Things get more ridiculous when Peeta is rescued and of course, he’s been brainwashed to want to murder Katniss. This is Collins’ heavy-handed attempt to make the reader feel for Katniss, perhaps because she’s realized her heroine is indecisive, naive and has the personality of paste. All it made me do was feel for Peeta, who is luckily brought around to his old self.
The one bright shining development for Katniss is her finally understanding what a cold, manipulative person she is, via overhearing an exchange between Peeta and Gale as to who she’ll choose to be with. Between their agreeing that her choice will be based on who can keep her alive – not who has her love – and Peeta calling her out for being a cold bitch for her actions post-Games, it’s satisfying for her to feel bad for her behaviour.

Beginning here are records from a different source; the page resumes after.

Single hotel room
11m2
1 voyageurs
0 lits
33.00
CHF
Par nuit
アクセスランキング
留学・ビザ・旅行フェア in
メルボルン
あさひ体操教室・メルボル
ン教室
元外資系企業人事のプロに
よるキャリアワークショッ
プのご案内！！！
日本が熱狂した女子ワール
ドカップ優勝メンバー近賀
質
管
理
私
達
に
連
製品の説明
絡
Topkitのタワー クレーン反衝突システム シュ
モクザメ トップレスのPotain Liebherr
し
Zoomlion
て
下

Plot-wise, Collins is as predictable as ever, and just spends her time slaughtering as many characters as possible in order to wring sympathy for Katniss from us. I’m wagering she believes she’s depicting the travesties and agonies of war, but it all comes off as overkill, particularly when she constantly “fades to black” mid-action and then quickly recaps the rest in the next chapter. Things conveniently work out to ensure maximum bloodshed and as, usual, everyone just loves Katniss and wants to protect her. Leading 8 people to certain death by lying about a mission? These honey badgers don’t care, and it’s a good thing, since most of them die before Katniss ultimately fails anyway. Absolutely nothing surprised me, plot-wise: it was the pessimism show, with non-stop dreary events and unhappy endings, couched in more blind devotion to protecting precious Katniss-Sue.

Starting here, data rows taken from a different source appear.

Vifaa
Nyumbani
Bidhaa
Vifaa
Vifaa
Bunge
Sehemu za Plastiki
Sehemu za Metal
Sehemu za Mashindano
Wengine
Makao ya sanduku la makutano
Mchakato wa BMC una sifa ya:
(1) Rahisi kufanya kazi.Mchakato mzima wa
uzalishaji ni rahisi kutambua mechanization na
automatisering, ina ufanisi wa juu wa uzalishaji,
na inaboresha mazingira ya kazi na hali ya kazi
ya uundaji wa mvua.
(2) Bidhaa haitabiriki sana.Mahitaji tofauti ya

In fact, Katniss never has to make a decision on its own merits; she is always driven to one choice by default. She can’t allow Peeta to die after saving her ass several times and breaking his heart, so she must choose to be the Mockingjay. She really should know better than to help Coin seize power; that’s okay, she finds out Coin has royally betrayed her and killed her loved ones, the only thing that seems to trigger a human response from her – a move that requires massive suspension of disbelief when the key casualty is revealed. Pick between the two evil Presidents? Don’t bother; both will magically die. Murderer? No matter; some doctor will lie for you and get you off the hook. As for her love life? Gale turns cold, betrays her along with Coin, and Peeta is the only one who sticks around, anyway.
Speaking of her ending, it is the most rushed affair ever. Collins literally ran out of pages and rammed everything in quickly. The so-called epilogue is the coldest thing ever, as children are merely referred to as “the boy and girl”. Did you run out of cute names? How about Moughin and Kupkayke?
In the end, my gut instinct? Collins blew her wad in Catching Fire and frankly, aside from the death of the Capitol, didn’t have the faintest clue of what she was doing with Mockingjay. Weak, choppy plot, poor character development and deus ex machina out the wazoo sums up this final installment.